Supplied text:

The biggest inflationary risk isn’t trade wars, but public finance deficits – a loosening of fiscal rules, growth in deficits, extreme fiscal policy impacts and stimuli, which will translate into inflation and cause an increase in long-term interest rates and will then generally slow the economy and crowd out private investment, or rather make private investment more expensive by raising long-term rates.
Trade wars can be one-off events, so prices might rise in the short term – not necessarily all prices, but those of imported goods or goods that use foreign components. So yes, these prices may see a one-off increase. But on the other hand, some other prices might fall, meaning inflation might not rise. Or other prices might not fall, and inflation could rise, but just as a one-off effect.
It’s not the same as a long-term inflationary effect through money supply growth causing inflation over the next two to three years – the period we look ahead to. It could just be a one-off upward effect on prices, relative prices, or the price level.
Of course, an escalation of trade wars could be problematic if it affected public finance deficits, leading to increased deficits, or if central banks loosened monetary policy too much and triggered monetary expansion.
That’s the biggest problem or risk – public finance deficits and excessive monetary easing as a response to trade wars.
I’d also like to follow up on the fiscal effect on monetary policy. It seems Europe has agreed that it wants to invest much more in defence. In nearly all countries, this is seen as increased investment via higher debt, i.e. an additional fiscal impulse. I’d like to ask whether you see it that way and to what extent this plan, which – as you said – is still just on paper, factors into your thinking about how to proceed with Czech monetary policy.

Problem to work on:
Write out the stretch of the passage on inflation risks above from "Of course, an" through "triggered monetary expansion.", word for word.

Given records:
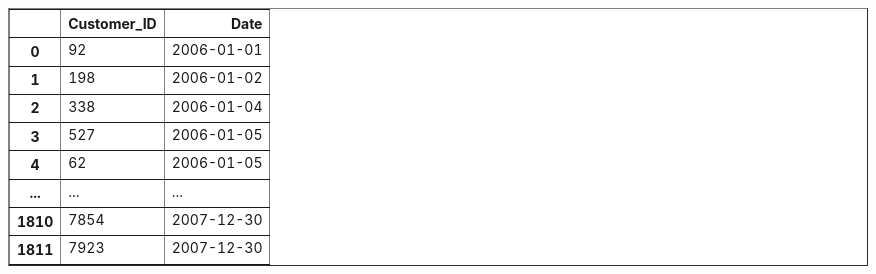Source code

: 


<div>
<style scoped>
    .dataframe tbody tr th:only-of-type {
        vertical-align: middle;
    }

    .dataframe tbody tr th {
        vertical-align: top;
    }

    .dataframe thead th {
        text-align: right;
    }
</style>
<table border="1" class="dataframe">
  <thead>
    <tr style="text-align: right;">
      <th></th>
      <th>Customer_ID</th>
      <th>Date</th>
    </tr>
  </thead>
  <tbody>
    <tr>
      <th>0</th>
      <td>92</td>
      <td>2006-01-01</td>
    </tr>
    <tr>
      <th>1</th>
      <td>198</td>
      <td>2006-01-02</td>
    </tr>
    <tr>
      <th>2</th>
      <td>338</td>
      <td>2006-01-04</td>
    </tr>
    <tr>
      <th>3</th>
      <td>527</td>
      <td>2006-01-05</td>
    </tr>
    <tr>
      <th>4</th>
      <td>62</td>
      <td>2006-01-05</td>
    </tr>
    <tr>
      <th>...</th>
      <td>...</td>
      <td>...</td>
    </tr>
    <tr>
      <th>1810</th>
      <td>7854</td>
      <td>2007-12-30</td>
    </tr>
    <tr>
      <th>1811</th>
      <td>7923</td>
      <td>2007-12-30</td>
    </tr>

--

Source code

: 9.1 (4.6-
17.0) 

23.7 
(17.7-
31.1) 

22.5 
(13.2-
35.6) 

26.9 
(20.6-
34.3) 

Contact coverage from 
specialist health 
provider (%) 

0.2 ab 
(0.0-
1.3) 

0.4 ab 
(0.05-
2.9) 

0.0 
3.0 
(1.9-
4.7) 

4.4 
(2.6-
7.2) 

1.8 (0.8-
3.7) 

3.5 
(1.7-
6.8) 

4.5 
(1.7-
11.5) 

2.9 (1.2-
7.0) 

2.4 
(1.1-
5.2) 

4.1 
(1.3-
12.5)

---

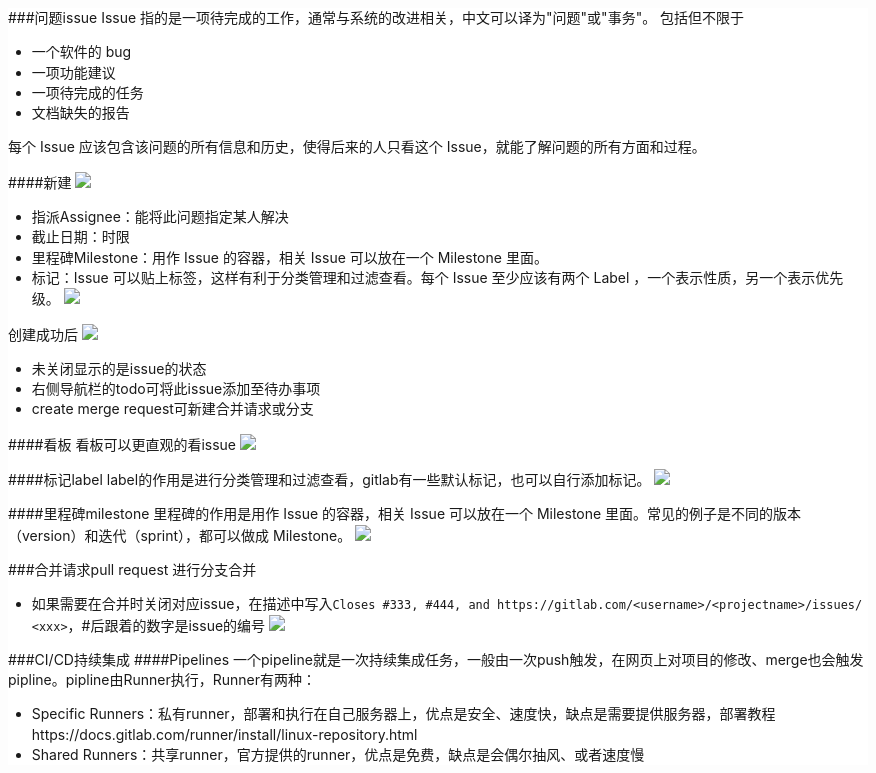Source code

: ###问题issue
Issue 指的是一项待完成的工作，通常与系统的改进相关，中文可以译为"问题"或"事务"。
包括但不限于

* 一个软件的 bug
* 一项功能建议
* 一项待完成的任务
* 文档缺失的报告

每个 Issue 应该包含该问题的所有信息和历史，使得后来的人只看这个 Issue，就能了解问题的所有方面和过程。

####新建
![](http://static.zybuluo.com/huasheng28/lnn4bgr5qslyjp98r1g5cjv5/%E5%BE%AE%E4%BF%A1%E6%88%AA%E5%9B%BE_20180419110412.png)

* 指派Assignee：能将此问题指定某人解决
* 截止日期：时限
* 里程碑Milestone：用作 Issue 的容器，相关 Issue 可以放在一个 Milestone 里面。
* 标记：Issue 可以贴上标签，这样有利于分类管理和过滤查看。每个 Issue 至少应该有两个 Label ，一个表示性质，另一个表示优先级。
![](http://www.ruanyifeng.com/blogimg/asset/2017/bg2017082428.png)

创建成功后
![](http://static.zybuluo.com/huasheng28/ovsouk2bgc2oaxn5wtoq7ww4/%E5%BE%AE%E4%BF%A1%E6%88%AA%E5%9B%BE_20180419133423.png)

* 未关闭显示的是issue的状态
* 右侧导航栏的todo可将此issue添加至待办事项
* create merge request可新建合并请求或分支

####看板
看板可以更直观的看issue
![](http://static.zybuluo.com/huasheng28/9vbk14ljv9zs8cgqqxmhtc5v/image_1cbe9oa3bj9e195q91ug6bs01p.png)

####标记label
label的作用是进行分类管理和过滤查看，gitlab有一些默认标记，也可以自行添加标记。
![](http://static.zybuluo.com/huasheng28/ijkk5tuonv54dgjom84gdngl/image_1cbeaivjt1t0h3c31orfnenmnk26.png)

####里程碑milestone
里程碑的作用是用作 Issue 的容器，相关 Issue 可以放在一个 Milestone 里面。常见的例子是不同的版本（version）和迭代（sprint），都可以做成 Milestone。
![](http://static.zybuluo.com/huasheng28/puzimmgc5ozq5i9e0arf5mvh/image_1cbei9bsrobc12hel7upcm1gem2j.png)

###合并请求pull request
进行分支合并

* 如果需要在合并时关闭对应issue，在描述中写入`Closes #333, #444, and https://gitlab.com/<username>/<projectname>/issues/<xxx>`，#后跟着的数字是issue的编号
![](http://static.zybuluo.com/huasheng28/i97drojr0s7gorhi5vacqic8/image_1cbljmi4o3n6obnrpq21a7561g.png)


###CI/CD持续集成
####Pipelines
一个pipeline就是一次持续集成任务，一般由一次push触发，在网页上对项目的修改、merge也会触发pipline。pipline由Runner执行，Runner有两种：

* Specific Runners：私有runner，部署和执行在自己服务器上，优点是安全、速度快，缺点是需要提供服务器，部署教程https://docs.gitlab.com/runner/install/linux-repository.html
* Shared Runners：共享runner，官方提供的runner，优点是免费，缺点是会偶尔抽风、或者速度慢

Response:
Of course, an escalation of trade wars could be problematic if it affected public finance deficits, leading to increased deficits, or if central banks loosened monetary policy too much and triggered monetary expansion.